St. Patrick’s Church, The Rocks

 My friends, it seems only weeks ago that I was here to celebrate with you and all the bishops of Australia the 200th anniversary of the preservation of the Blessed Sacrament in this vicinity, which was destined to lead to the establishment of a shrine at the Davis family home and then this shrine and parish. My incendiary homily that day caused a fire alarm and I undertake to preach with greater coolness this time!

This time I welcome you to a Mass to celebrate the sesquicentenary of four significant events: first, the death of Archdeacon John McEncroe, Parish Priest of St Patrick’s in the Rocks; secondly, the offer of Archbishop Polding to the Society of Mary to take over the care of this parish; third, the decision of the Marist Fathers to accept that charge; and fourthly, the welcome and collaboration that the congregants then and ever since have given to that leadership and service. In the early decades it was mostly French priests serving mostly Irish congregants in a Church and colony led mostly by Englishmen – a first experiment in that multiculturalism for which the Church in Sydney and Australia would one day be famous.

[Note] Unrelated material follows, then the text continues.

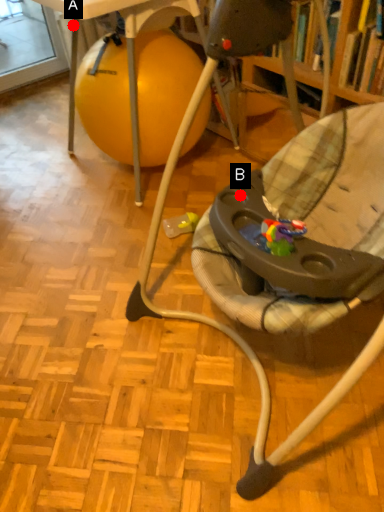
Question: Two points are circled on the image, labeled by A and B beside each circle. Which point appears farthest from the camera in this image?

Choices:
 (A) A is further
 (B) B is further

Answer: (A)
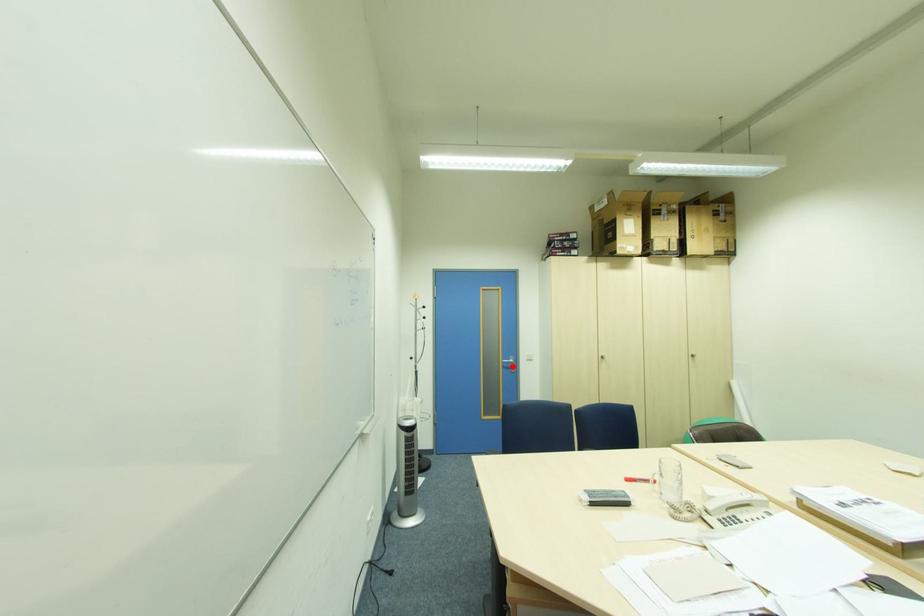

In the century and a half since 1868 the Marists and this beautiful shrine have been renowned throughout the city for the extraordinary level of worship and pastoral care, including frequent Masses and Confessions, as well as adult faith education and discussion through the Aquinas Academy, and other outreach.

I thank Fr Michael Whelan, the Parish Priest and successor of Archdeacon McEncroe, Joseph Monnier SM and so many others, for inviting me to celebrate this occasion with you. I want to acknowledge the Marist family including Australian Provincial of the Marist Fathers, Fr Robert Barber SM; the Vicar Provincial of the Marist Fathers, Fr Peter McMurrich SM; the New Zealand Provincial of the Marist Fathers, Fr David Kennerley SM; the Oceania Provincial of the Marist Fathers, Fr Setefano Mataele SM; the Unit Leader of the Marist Sisters, Sr Catherine Lacey SM; Margaret Woods, representing the Marist Laity; and all those concelebrating with me today.

I acknowledge also the Congregational Leader of the North Sydney Sisters of Mercy, Sr Loreto Conroy RSM; and Nicola and Andrew Davis, representing the Davis Family, who will later be unveiling a plaque in recognition of the significance of William and Catherine Davis in our history. From today, the courtyard is to be known as the Davis Courtyard. To everyone present, including visitors and more regulars, a very warm welcome!


[1] Thomas Aquinas, Summa Theologiae, 2-2, 124.5

[2] John Hosie, ‘Poupinel, François Victor (1815–1884)’, Australian Dictionary of Biography (1974), vol. 5.